Enable Streaming Responses: When enabled, the model’s output appears in real time as it is generated instead of waiting for the full response

This means that you to start receiving query results immediately (in real time) while the system continues processing data and refining additional details.
API Key: Required to access the external third-party AI service provider

Ensure you review the legal terms and conditions provided in the Info tooltip before proceeding.

Service URL: URL for the completion service used by the AI engine

Custom Request/Response transformers: Use this textbox to provide your custom request and response transformer functions in valid Python.

Maximum tokens: Maximum number of tokens to generate in the response

The total token count includes both input and output tokens, and the default value is 4000.
note
You can disable this limit by specifying zero or a negative value.
Optional: Click TEST to validate the model using the specified settings.

If you do not want to save the new profile, click CLOSE to close the dialog without saving changes.
Click SAVE.
After creating or a new profile, save the Site Settings page to apply your changes.

Synchronizing completion profiles (available only for Cloudera AI environments supporting auto-discovery)

Model synchronization is available in Cloudera AI environments that support automatic model discovery. Synchronizing ensures that completion profiles in Cloudera Data Visualization stay aligned with the models available in the Cloudera AI Inference service.

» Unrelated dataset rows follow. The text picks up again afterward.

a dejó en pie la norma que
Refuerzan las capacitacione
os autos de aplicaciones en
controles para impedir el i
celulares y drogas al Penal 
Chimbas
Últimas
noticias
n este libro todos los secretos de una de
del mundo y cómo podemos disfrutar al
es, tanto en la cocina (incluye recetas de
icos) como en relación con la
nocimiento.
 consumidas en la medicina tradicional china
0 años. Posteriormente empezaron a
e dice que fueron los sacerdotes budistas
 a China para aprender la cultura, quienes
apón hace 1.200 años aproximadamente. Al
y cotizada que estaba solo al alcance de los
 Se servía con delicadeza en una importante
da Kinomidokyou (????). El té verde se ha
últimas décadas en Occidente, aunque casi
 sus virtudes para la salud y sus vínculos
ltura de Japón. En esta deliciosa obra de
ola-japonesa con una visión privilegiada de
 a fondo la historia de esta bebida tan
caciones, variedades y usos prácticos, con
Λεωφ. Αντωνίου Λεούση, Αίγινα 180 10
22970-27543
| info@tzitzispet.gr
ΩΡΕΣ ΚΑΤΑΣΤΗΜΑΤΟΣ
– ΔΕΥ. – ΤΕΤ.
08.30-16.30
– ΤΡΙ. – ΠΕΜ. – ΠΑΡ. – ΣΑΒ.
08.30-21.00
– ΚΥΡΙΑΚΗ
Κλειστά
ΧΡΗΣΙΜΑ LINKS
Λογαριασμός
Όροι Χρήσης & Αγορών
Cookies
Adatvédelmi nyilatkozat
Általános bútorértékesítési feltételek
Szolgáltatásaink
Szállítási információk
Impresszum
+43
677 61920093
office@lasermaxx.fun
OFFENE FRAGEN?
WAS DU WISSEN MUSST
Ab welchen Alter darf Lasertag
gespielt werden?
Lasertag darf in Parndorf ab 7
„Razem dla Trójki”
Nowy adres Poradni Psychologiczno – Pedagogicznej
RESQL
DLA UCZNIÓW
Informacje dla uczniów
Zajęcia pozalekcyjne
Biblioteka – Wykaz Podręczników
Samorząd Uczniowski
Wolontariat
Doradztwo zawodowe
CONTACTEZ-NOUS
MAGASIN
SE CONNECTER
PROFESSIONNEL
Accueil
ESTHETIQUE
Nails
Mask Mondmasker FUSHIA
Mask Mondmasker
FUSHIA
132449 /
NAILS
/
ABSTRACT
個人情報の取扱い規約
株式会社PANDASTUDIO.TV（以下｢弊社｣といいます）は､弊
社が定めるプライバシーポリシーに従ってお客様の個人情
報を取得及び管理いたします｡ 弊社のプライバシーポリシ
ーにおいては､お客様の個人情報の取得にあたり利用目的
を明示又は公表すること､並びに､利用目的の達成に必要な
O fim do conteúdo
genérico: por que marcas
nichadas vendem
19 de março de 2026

Click SYNC CAII MODELS to synchronize models with the Cloudera AI Inference service Inference.
After synchronization completes, click Save on the Site Settings page to apply your changes.
- If a previously synchronized profile no longer exists in Cloudera AI Inference service or its state is neither loaded nor pending, it gets automatically deleted in Cloudera Data Visualization during the synchronization process.
- If there is a new AI Inference model in Cloudera AI Inference service, it is automatically added in Cloudera Data Visualization during the synchronization process.
- If an existing model has changed in Cloudera AI Inference service, those changes are reflected and updated in Cloudera Data Visualization.

Managing completion profiles

The Site Settings page for completion profiles displays the existing profiles, including their names, engines, and status information. For Cloudera AI environments supporting auto-discovery, the type of the profile is also shown.

Profile type (available only for Cloudera AI environments supporting auto-discovery)

The Type column indicates how a completion profile was created and its current state:

Manual – Profile was created manually, all settings are editable.
Synced – Profile was created automatically by synchronizing with Cloudera AI Inference. For synced completion profiles, authentication mode is always JSON Web Token (JWT), so this feature is available only also if JWT is available.
Synced profiles can have the following states:
- Loaded – The AI Inference model is registered and available. Most fields are read-only and updated automatically through synchronization. The following fields can be edited manually:
  - Name
  - Token limit
  - Temperature
  - Enable/disable streaming
- Pending – The AI Inference model is not yet registered in Cloudera AI Inference.
  - Pending profiles are disabled by default in Cloudera Data Visualization because they are not yet usable. They become active once successfully synced.
  - A pending profile can automatically change to Loaded when sufficient resources become available, without manual action in Cloudera AI Inference.
  - In Cloudera Data Visualization, click SYNC CAII MODELS to refresh the status. If the model has been registered since the last sync, the profile updates to Loaded.

Profile status

The statuses available across all environments are Default and Disabled.

The list of profiles is sorted by status: default first, enabled profiles next, and disabled profiles last. Disabled profiles are displayed greyed out to distinguish them from active ones. For Cloudera AI environments supporting auto-discovery, profiles within the enabled and disabled categories are further sorted by type — manual first, loaded second, and pending last.